Pangan Fungsional Peningkatan prevalensi penyakit pada beberapa dekade terakhir telah mendorong perubahan sikap masyarakat yang lebih menyukai pencegahan penyakit dan berusaha untuk hidup sehat. Oleh sebab itu, pangan fungsional lebih disukai daripada obat-obatan karena efek fisiologis yang menyehatkan tanpa mengkonsumsi obat dan efek samping yang jauh lebih rendah. Menurut Badan Pengawasan Obat dan Makanan (BPOM) pangan fungsional adalah bahan pangan yang secara alamiah maupun telah melalui proses, mengandung satu atau lebih senyawa yang berdasarkan kajian-kajian ilmiah memiliki fungsi-fungsi fisiologis tertentu yang bermanfaat bagi kesehatan (BPOM 2005). Meskipun demikian, pangan fungsional bukan berupa obat melainkan berupa makanan dan minuman. Oleh karena itu, pangan fungsional tidak perlu melewati pengujian ketat sebelum dipasarkan dan juga tidak diawasi secara ketat oleh pemerintah. Winarti dan Nurdjanah (2005) menjelaskan bahwa pangan fungsional dikonsumsi sebagaimana layaknya makanan atau minuman, mempunyai karakteristik sensori berupa penampakan, warna, tekstur dan cita rasa yang dapat diterima oleh konsumen, serta tidak memberikan kontraindikasi dan efek samping terhadap metabolisme zat gizi lainnya jika digunakan dalam jumlah yang dianjurkan. Selain itu terdapat beberapa hal penting yang perlu diperhatikan yaitu pada kemasan pangan fungsional tidak boleh mencantumkan klaim kesehatan, namun hanya boleh memuat pernyataan minuman ini diperkaya dengan atau mengandung suatau zat yang bermanfaat bagi kesehatan, harus jelas sasaran
6 golongan konsumen penggunanya, dan tidak memuat peringatan yang terkait dengan kesehatan. Kebiasan minum jamu yang berasal dari ramuan herbal dan rempahrempah sudah menjadi budaya bagi masyarakat Indonesia. Masyarakat memiliki kepercayaan yang kuat terhadap kemujaraban jamu dalam penyembuhan suatu penyakit, kebugaran, dan kecantikan.
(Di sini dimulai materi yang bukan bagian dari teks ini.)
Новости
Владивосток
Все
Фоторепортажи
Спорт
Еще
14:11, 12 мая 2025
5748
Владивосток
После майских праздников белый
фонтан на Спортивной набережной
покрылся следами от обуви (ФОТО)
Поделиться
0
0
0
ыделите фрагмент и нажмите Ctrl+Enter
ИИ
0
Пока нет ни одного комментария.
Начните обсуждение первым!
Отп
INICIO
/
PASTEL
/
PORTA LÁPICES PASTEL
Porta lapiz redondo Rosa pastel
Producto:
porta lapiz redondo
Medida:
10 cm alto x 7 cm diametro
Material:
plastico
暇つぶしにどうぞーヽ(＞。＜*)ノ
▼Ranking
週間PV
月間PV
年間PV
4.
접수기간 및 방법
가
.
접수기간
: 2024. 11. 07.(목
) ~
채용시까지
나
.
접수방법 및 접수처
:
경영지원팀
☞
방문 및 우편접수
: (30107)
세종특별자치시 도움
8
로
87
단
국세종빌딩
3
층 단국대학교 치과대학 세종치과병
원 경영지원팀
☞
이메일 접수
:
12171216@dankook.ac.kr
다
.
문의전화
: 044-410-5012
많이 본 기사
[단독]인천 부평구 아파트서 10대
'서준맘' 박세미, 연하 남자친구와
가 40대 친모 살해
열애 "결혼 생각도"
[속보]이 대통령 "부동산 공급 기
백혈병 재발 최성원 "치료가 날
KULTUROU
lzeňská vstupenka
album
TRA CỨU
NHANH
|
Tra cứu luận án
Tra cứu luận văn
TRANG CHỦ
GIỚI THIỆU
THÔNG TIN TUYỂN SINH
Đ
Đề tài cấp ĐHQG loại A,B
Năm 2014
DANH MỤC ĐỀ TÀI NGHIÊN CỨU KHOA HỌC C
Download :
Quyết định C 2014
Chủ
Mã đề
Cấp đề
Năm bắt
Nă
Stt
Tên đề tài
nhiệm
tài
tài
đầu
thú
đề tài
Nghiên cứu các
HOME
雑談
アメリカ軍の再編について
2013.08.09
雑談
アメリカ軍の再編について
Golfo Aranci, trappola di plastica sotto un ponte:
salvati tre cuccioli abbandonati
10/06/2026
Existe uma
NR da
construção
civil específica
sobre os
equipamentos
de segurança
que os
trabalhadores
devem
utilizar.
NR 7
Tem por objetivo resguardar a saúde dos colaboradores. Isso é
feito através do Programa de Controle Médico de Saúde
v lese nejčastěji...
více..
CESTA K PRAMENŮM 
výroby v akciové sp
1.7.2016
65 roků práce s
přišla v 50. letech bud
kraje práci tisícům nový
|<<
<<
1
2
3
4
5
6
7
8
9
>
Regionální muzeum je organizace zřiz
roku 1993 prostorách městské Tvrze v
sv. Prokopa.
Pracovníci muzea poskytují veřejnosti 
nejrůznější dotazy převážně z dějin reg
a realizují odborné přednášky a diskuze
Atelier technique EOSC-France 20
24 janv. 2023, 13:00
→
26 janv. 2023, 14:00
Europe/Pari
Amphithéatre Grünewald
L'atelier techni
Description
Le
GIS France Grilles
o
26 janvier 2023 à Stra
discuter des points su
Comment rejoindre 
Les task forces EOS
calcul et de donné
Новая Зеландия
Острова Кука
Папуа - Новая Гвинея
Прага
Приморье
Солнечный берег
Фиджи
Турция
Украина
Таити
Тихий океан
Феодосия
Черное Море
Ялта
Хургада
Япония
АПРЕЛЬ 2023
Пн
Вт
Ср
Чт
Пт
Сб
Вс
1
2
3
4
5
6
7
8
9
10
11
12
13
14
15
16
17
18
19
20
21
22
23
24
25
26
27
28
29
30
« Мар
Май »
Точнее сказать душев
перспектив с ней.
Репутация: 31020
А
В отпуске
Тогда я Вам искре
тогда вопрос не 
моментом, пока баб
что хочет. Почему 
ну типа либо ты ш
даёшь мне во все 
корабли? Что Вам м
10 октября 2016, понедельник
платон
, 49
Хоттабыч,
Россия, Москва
Sampoerno dan Fardiaz (2001) menjelaskan bahwa jamu yang disajikan dalam bentuk minuman dapat dikategorikan sebagai minuman fungsional asal karakteristik sensorinya diatur sedemikian rupa, sehingga dapat diterima oleh masyarakat luas. Minuman seperti beras kencur, sari jahe dan susu telor madu jahe merupakan contoh minuman asal jamu yang dapat dikembangkan sebagai produk industri minuman fungsional.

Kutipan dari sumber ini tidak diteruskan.